[Prompt]
All entries below are to be returned exactly, with pictures left out.

[User interface change data]
####################
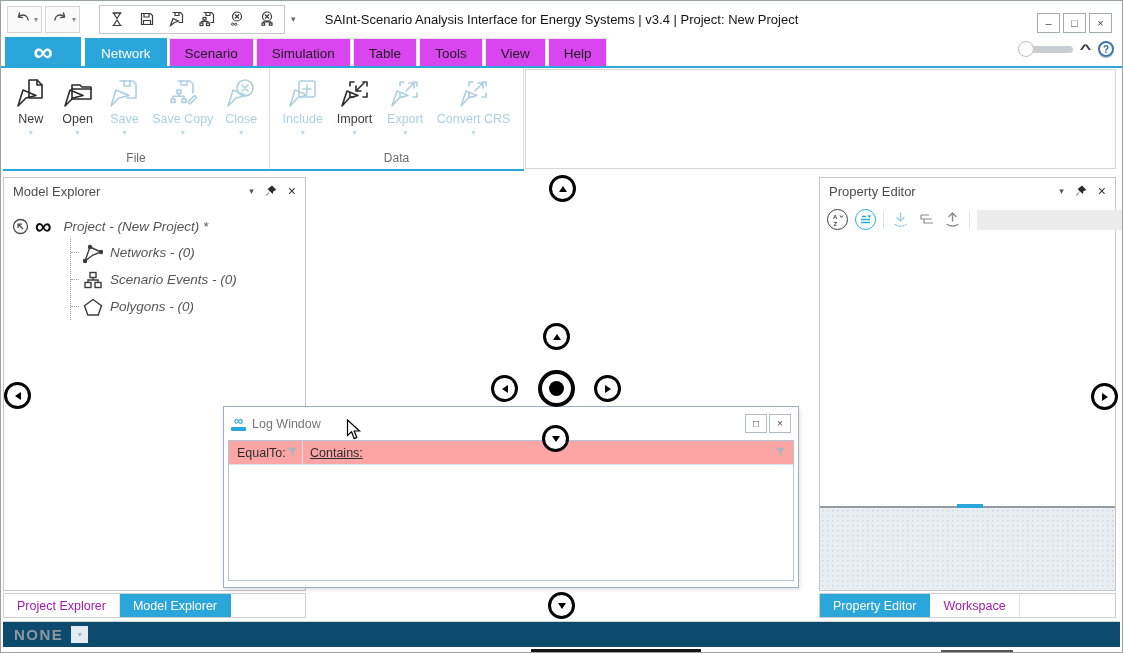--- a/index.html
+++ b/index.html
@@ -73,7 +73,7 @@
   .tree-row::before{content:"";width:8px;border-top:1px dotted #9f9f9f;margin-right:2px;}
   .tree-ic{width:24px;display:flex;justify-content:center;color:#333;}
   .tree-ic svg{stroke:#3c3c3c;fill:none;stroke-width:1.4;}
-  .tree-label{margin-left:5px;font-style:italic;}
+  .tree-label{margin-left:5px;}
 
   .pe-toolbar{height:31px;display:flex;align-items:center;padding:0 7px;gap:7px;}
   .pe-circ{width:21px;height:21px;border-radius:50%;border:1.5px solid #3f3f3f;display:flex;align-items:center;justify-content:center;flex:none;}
####################
[Solution]
--- a/index.html
+++ b/index.html
@@ -73,7 +73,7 @@
   .tree-row::before{content:"";width:8px;border-top:1px dotted #9f9f9f;margin-right:2px;}
   .tree-ic{width:24px;display:flex;justify-content:center;color:#333;}
   .tree-ic svg{stroke:#3c3c3c;fill:none;stroke-width:1.4;}
-  .tree-label{margin-left:5px;font-style:italic;}
+  .tree-label{margin-left:5px;}
 
   .pe-toolbar{height:31px;display:flex;align-items:center;padding:0 7px;gap:7px;}
   .pe-circ{width:21px;height:21px;border-radius:50%;border:1.5px solid #3f3f3f;display:flex;align-items:center;justify-content:center;flex:none;}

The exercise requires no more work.